ثُمَّ يُحْيِيكُمْ , mâkabliyle mâba’di arasında bu’d-u mesafeyi ifade eden ثُمَّ imate ile ikinci ihya arasında kocaman âlem-i berzahın fasıla olduğuna işarettir.
ثُمَّ اِلَيْهِ تُرْجَعُونَ : Bu ثُمَّ ise, ikinci ihya ile rücu arasında mevcud büyük bir perde ve hicabın bulunduğuna işarettir.
تُرْجَعُونَ Yani, “Esbab perdesinin keşfiyle vesaitin tardıyla Allah’a rücu edeceksiniz.”
Sual: Allah’a rücu etmek, Allah’tan gelmeyi iktiza eder. Bunun için, bir kısım insanlar Allah ile insan arasında ittisali tevehhüm etmişlerdir ve bazı sofiler de şüpheye düşmüşlerdir?

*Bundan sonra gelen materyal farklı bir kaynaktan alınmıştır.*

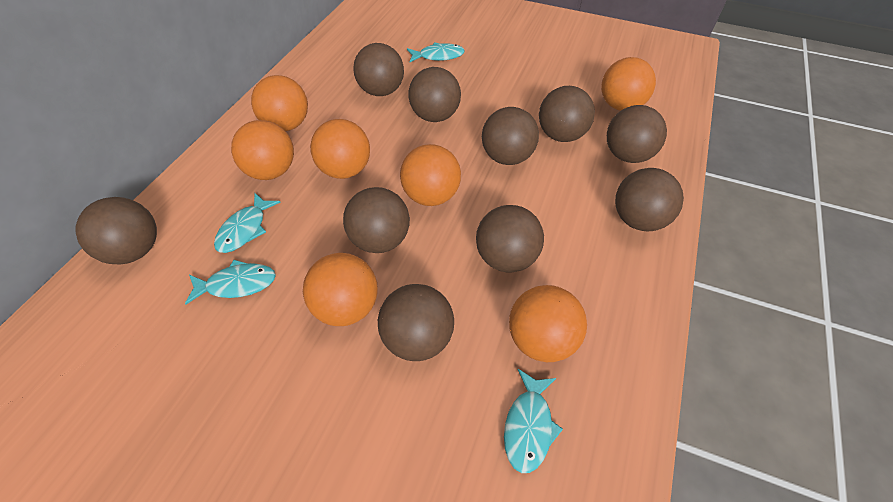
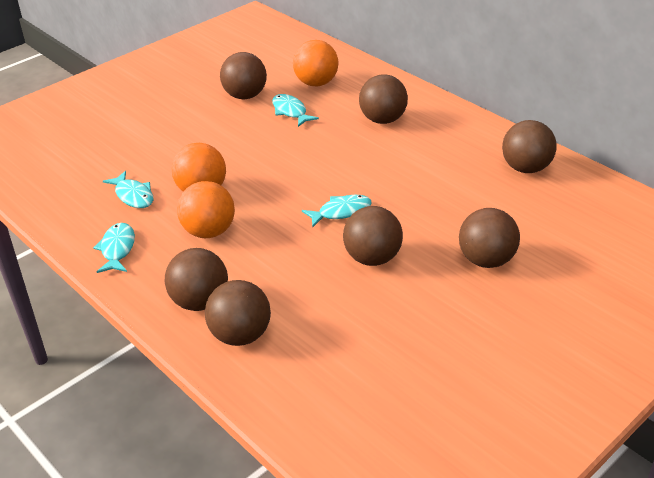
brown ball: 10 -> 7
orange ball: 7 -> 3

Cevap: Dünyada insanın vücud ve bekası olduğu gibi; ahirette de vücud ve bekası vardır. Dünyadaki vücud, vasıtasız dest-i kudretten çıkar. Dünyada terkip, tahlil, tasarruf, tahavvül ile karışık beka meselesi, sabıkan zikredilen hikmet üzerine, esbab, vesait, ilel meseleye müdahale edip, araya girerler. Ahirette ise, vücud ve beka, her ikisi de levazımatıyla, terkibatıyla bizzat dest-i kudretten çıkarlar ve herkes hakiki malikini bilir. İşte bunu anlayan, rücuun ne demek olduğunu anlar.